The new process focuses on missense mutations, meaning protein sequences that each possess a single tiny variation from the normal pattern. A small percentage of these genetic errors can reduce the activity of proteins that usually suppress tumours or hyperactivate proteins that make it easier for tumours to grow, thereby allowing cancer to develop and spread. But finding these genetic offenders can be difficult.
"It's very expensive and time-consuming to test a huge number of gene mutations, trying to find the few that have a solid link to cancer", stated Rachel Karchin, an assistant professor of biomedical engineering who supervised the development of the computational sorting approach. "Our new screening system should dramatically speed up efforts to identify genetic cancer risk factors and help find new targets for cancer-fighting medications."
The new computational method is called CHASM, short for Cancer-specific High-throughput Annotation of Somatic Mutations.
Developing this system required a partnership of researchers from diverse disciplines. Rachel Karchin and doctoral student Hannah Carter drew on their skills as members of the university's Institute for Computational Medicine, which uses powerful information management and computing technologies to address important health problems, and collaborated with leading Johns Hopkins cancer and biostatistics experts from the university's School of Medicine, its Bloomberg School of Public Health and the Johns Hopkins Kimmel Cancer Center.
The team first narrowed the field of about 600 potential brain cancer culprits using a computational method that would sort these mutations into "drivers" and "passengers". Driver mutations are those that initiate or promote the growth of tumours. Passenger mutations are those that are present when a tumour forms but appear to play no role in its formation or growth. In other words, the passenger mutations are only along for the ride.
To prepare for the sorting, the researchers used a machine-learning technique in which about 50 characteristics or properties associated with cancer-causing mutations were given numerical values and programmed into the system. Rachel Karchin and Hannah Carter then employed a math technique called a Random Forest classifier to help separate and rank the drivers and the passengers. In this step, 500 computational "decision trees" considered each mutation to decide whether it possessed the key characteristics associated with promoting cancer. Eventually, each "tree" cast a vote: Was the gene a driver or a passenger?

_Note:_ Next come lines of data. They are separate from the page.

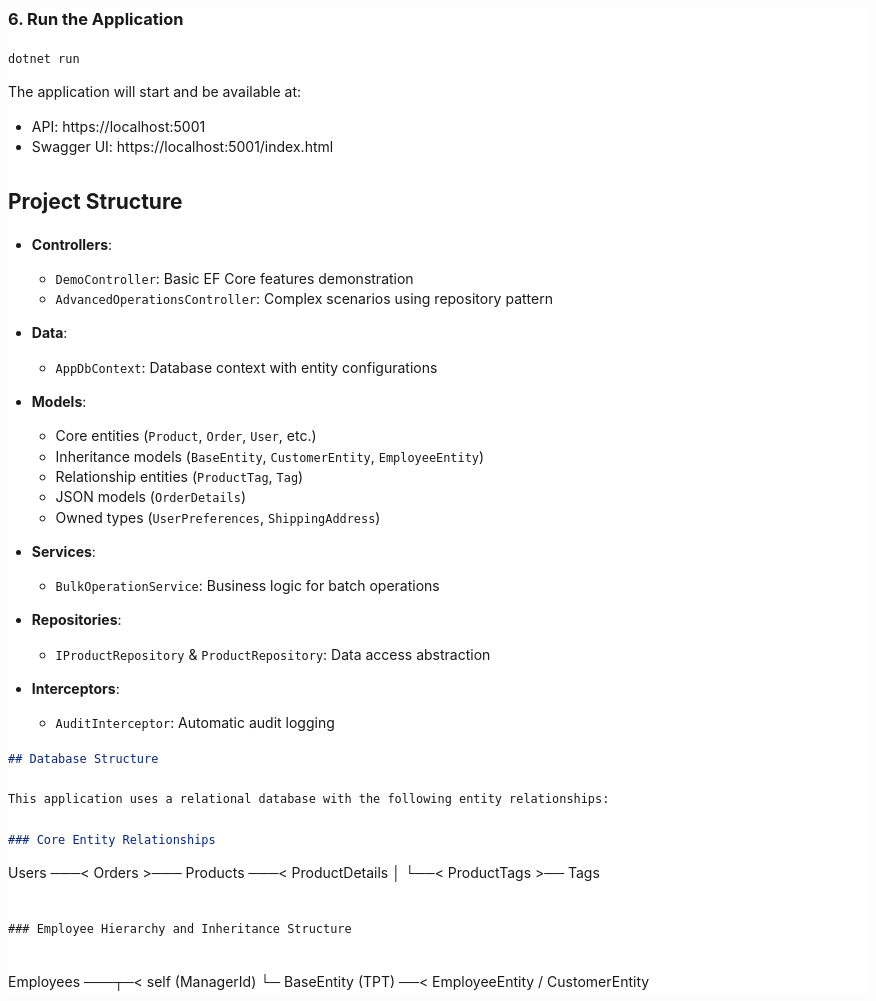 ### 6. Run the Application


```shell
dotnet run

```

The application will start and be available at:
- API: https://localhost:5001
- Swagger UI: https://localhost:5001/index.html

## Project Structure

- **Controllers**:
  - `DemoController`: Basic EF Core features demonstration
  - `AdvancedOperationsController`: Complex scenarios using repository pattern

- **Data**:
  - `AppDbContext`: Database context with entity configurations

- **Models**:
  - Core entities (`Product`, `Order`, `User`, etc.)
  - Inheritance models (`BaseEntity`, `CustomerEntity`, `EmployeeEntity`)
  - Relationship entities (`ProductTag`, `Tag`)
  - JSON models (`OrderDetails`)
  - Owned types (`UserPreferences`, `ShippingAddress`)

- **Services**:
  - `BulkOperationService`: Business logic for batch operations

- **Repositories**:
  - `IProductRepository` & `ProductRepository`: Data access abstraction

- **Interceptors**:
  - `AuditInterceptor`: Automatic audit logging

```markdown
## Database Structure

This application uses a relational database with the following entity relationships:

### Core Entity Relationships


```
Users ───< Orders >─── Products ───< ProductDetails
                       │
                       └──< ProductTags >── Tags

```

### Employee Hierarchy and Inheritance Structure


```
Employees ───┬─< self (ManagerId)
             └─ BaseEntity (TPT) ──< EmployeeEntity / CustomerEntity
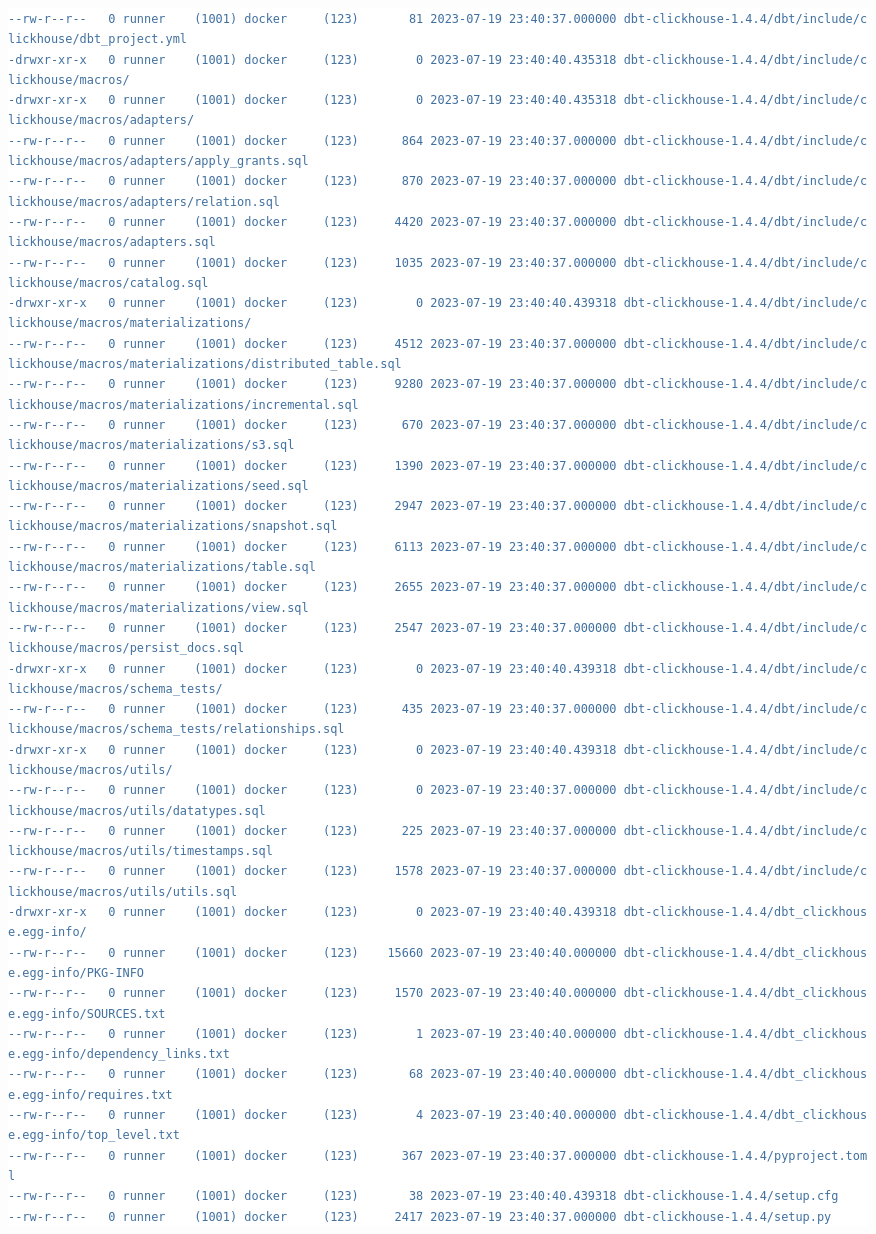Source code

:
 ```diff
--rw-r--r--   0 runner    (1001) docker     (123)       81 2023-07-19 23:40:37.000000 dbt-clickhouse-1.4.4/dbt/include/clickhouse/dbt_project.yml
-drwxr-xr-x   0 runner    (1001) docker     (123)        0 2023-07-19 23:40:40.435318 dbt-clickhouse-1.4.4/dbt/include/clickhouse/macros/
-drwxr-xr-x   0 runner    (1001) docker     (123)        0 2023-07-19 23:40:40.435318 dbt-clickhouse-1.4.4/dbt/include/clickhouse/macros/adapters/
--rw-r--r--   0 runner    (1001) docker     (123)      864 2023-07-19 23:40:37.000000 dbt-clickhouse-1.4.4/dbt/include/clickhouse/macros/adapters/apply_grants.sql
--rw-r--r--   0 runner    (1001) docker     (123)      870 2023-07-19 23:40:37.000000 dbt-clickhouse-1.4.4/dbt/include/clickhouse/macros/adapters/relation.sql
--rw-r--r--   0 runner    (1001) docker     (123)     4420 2023-07-19 23:40:37.000000 dbt-clickhouse-1.4.4/dbt/include/clickhouse/macros/adapters.sql
--rw-r--r--   0 runner    (1001) docker     (123)     1035 2023-07-19 23:40:37.000000 dbt-clickhouse-1.4.4/dbt/include/clickhouse/macros/catalog.sql
-drwxr-xr-x   0 runner    (1001) docker     (123)        0 2023-07-19 23:40:40.439318 dbt-clickhouse-1.4.4/dbt/include/clickhouse/macros/materializations/
--rw-r--r--   0 runner    (1001) docker     (123)     4512 2023-07-19 23:40:37.000000 dbt-clickhouse-1.4.4/dbt/include/clickhouse/macros/materializations/distributed_table.sql
--rw-r--r--   0 runner    (1001) docker     (123)     9280 2023-07-19 23:40:37.000000 dbt-clickhouse-1.4.4/dbt/include/clickhouse/macros/materializations/incremental.sql
--rw-r--r--   0 runner    (1001) docker     (123)      670 2023-07-19 23:40:37.000000 dbt-clickhouse-1.4.4/dbt/include/clickhouse/macros/materializations/s3.sql
--rw-r--r--   0 runner    (1001) docker     (123)     1390 2023-07-19 23:40:37.000000 dbt-clickhouse-1.4.4/dbt/include/clickhouse/macros/materializations/seed.sql
--rw-r--r--   0 runner    (1001) docker     (123)     2947 2023-07-19 23:40:37.000000 dbt-clickhouse-1.4.4/dbt/include/clickhouse/macros/materializations/snapshot.sql
--rw-r--r--   0 runner    (1001) docker     (123)     6113 2023-07-19 23:40:37.000000 dbt-clickhouse-1.4.4/dbt/include/clickhouse/macros/materializations/table.sql
--rw-r--r--   0 runner    (1001) docker     (123)     2655 2023-07-19 23:40:37.000000 dbt-clickhouse-1.4.4/dbt/include/clickhouse/macros/materializations/view.sql
--rw-r--r--   0 runner    (1001) docker     (123)     2547 2023-07-19 23:40:37.000000 dbt-clickhouse-1.4.4/dbt/include/clickhouse/macros/persist_docs.sql
-drwxr-xr-x   0 runner    (1001) docker     (123)        0 2023-07-19 23:40:40.439318 dbt-clickhouse-1.4.4/dbt/include/clickhouse/macros/schema_tests/
--rw-r--r--   0 runner    (1001) docker     (123)      435 2023-07-19 23:40:37.000000 dbt-clickhouse-1.4.4/dbt/include/clickhouse/macros/schema_tests/relationships.sql
-drwxr-xr-x   0 runner    (1001) docker     (123)        0 2023-07-19 23:40:40.439318 dbt-clickhouse-1.4.4/dbt/include/clickhouse/macros/utils/
--rw-r--r--   0 runner    (1001) docker     (123)        0 2023-07-19 23:40:37.000000 dbt-clickhouse-1.4.4/dbt/include/clickhouse/macros/utils/datatypes.sql
--rw-r--r--   0 runner    (1001) docker     (123)      225 2023-07-19 23:40:37.000000 dbt-clickhouse-1.4.4/dbt/include/clickhouse/macros/utils/timestamps.sql
--rw-r--r--   0 runner    (1001) docker     (123)     1578 2023-07-19 23:40:37.000000 dbt-clickhouse-1.4.4/dbt/include/clickhouse/macros/utils/utils.sql
-drwxr-xr-x   0 runner    (1001) docker     (123)        0 2023-07-19 23:40:40.439318 dbt-clickhouse-1.4.4/dbt_clickhouse.egg-info/
--rw-r--r--   0 runner    (1001) docker     (123)    15660 2023-07-19 23:40:40.000000 dbt-clickhouse-1.4.4/dbt_clickhouse.egg-info/PKG-INFO
--rw-r--r--   0 runner    (1001) docker     (123)     1570 2023-07-19 23:40:40.000000 dbt-clickhouse-1.4.4/dbt_clickhouse.egg-info/SOURCES.txt
--rw-r--r--   0 runner    (1001) docker     (123)        1 2023-07-19 23:40:40.000000 dbt-clickhouse-1.4.4/dbt_clickhouse.egg-info/dependency_links.txt
--rw-r--r--   0 runner    (1001) docker     (123)       68 2023-07-19 23:40:40.000000 dbt-clickhouse-1.4.4/dbt_clickhouse.egg-info/requires.txt
--rw-r--r--   0 runner    (1001) docker     (123)        4 2023-07-19 23:40:40.000000 dbt-clickhouse-1.4.4/dbt_clickhouse.egg-info/top_level.txt
--rw-r--r--   0 runner    (1001) docker     (123)      367 2023-07-19 23:40:37.000000 dbt-clickhouse-1.4.4/pyproject.toml
--rw-r--r--   0 runner    (1001) docker     (123)       38 2023-07-19 23:40:40.439318 dbt-clickhouse-1.4.4/setup.cfg
--rw-r--r--   0 runner    (1001) docker     (123)     2417 2023-07-19 23:40:37.000000 dbt-clickhouse-1.4.4/setup.py
```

"It's a little like the children's game of 'Guess Who', where you ask a series of yes or no questions to eliminate certain people until you narrow it down to a few remaining suspects", stated Hannah Carter, who earned her undergraduate and master's degrees at the University of Louisville and served as lead author of the Cancer Research paper. "In this case, the decision trees asked questions to figure out which mutations were most likely to be implicated in cancer."
The election results - such as how many driver votes a mutation received - were used to produce a ranking. The genetic errors that collected the most driver votes wound up at the top of the list. The ones with the most passenger votes were placed near the bottom. With a list like this in hand, the software developers said, cancer researchers can direct more of their time and energy to the mutations at the top of the rankings.
Rachel Karchin and Hannah Carter plan to post their system on the web and will allow researchers worldwide to use it freely to prioritize their studies. Because different genetic characteristics are associated with different types of cancers, they said the method can easily be adapted to rank the mutations that may be linked to different forms of the disease, such as breast cancer or lung cancer.
In addition to Rachel Karchin and Hannah Carter, the Johns Hopkins co-authors of the Cancer Research paper were Sining Chen, Leyla Isik, Svitlana Tyekucheva, Victor E. Velculescu, Kenneth W. Kinzler and Bert Vogelstein. Funding for the research was provided by the National Cancer Institute, the Susan G. Komen Foundation, the Virginia and D.K. Ludwig Fund for Cancer Research and the National Institutes of Health.